One senior official who was briefed in a European city on the negotiations last week as they were closing in at around 15% said: "The EU doesn't have more leverage than America, and the Trump Administration isn't rushing things."

This official, along with others, pointed out the pressure coming from Europe's export oriented businesses to clinch a contract and ease the level of uncertainty that is starting to affect businesses like Nokia in Finland and SSAB in Sweden.

"We got a bad deal." One EU diplomat said that this deal was the best play possible under the circumstances. Recent months have shown clearly how damaging uncertainty on global trade can be for European businesses.

What now?

The final agreement reflects this imbalance, or "asymmetry", as the trade negotiators call it.

The EU has not only promised to invest $600 billion in the United States, but also renounce any retaliation.
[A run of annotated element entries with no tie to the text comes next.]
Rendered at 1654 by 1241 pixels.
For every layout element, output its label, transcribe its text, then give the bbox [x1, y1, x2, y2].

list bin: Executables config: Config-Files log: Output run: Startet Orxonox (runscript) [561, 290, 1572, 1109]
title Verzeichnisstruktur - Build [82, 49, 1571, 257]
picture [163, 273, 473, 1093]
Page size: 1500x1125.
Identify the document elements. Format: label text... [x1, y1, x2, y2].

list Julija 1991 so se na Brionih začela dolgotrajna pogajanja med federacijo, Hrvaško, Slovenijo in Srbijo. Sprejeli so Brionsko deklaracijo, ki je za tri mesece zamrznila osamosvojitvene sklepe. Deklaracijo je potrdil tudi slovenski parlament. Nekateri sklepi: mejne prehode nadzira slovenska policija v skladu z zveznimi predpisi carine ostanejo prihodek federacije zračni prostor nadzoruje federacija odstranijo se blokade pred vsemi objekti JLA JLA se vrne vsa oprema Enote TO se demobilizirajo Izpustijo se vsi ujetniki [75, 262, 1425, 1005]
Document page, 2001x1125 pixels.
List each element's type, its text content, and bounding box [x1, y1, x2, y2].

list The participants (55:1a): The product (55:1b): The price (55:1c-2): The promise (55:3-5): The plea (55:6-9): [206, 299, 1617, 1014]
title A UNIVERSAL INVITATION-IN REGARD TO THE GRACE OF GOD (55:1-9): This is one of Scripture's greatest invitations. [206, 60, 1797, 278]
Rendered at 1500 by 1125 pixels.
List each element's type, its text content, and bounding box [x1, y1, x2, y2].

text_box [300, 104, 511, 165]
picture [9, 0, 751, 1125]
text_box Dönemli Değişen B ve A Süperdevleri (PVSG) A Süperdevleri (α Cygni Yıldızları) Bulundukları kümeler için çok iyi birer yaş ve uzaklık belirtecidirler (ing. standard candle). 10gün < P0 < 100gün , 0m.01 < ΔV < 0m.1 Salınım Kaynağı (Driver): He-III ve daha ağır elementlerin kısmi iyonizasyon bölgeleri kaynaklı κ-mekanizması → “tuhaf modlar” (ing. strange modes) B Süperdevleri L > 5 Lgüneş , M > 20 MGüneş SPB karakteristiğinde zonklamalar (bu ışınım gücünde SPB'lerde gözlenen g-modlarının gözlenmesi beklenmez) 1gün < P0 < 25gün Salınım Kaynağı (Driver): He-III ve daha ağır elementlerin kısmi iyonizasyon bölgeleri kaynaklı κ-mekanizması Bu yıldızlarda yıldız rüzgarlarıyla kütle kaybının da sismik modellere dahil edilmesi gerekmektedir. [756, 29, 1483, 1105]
As yet, the timeframe and other details of this agreement are not defined.

The EU concluded that a full-scale confrontation would be more damaging than a series of talks.

The total amount of retaliatory actions that were threatened was 93 billion Euros - less than half the U.S. goods surplus of 200 billion euro.

It is true that a growing number EU capitals are also prepared to imagine wide-ranging anticoercion measures which would have enabled the bloc to target services trade where the United States enjoyed a surplus in the amount of $75 billion last year.

Even then, however, there was not a clear majority in favor of targeting U.S. digital service providers that Europeans enjoy and there are few homegrown alternatives to - such as Netflix, Uber or Microsoft cloud services.

The question remains whether the European leaders will be encouraged to speed up their economic reforms and diversifications of trading partners, to which they have long sworn allegiance but have been hindered by national divisions.

BGA, the German wholesale and export association, described the deal as an uncomfortable compromise that posed an "existential risk" to many of its members. It was time for Europe's reliance on their biggest trading partner to be reduced.

BGA President Dirk Jandura said, "Let's use the last few months as a warning." "Europe needs to prepare for the future strategically - new trade agreements with the largest industrial powers in the world are needed." Mark John, Nick Zieminski and Jan Strupczewski contributed to the reportage in Brussels. Christian Kraemer in Berlin and Maria Martinez were in Berlin.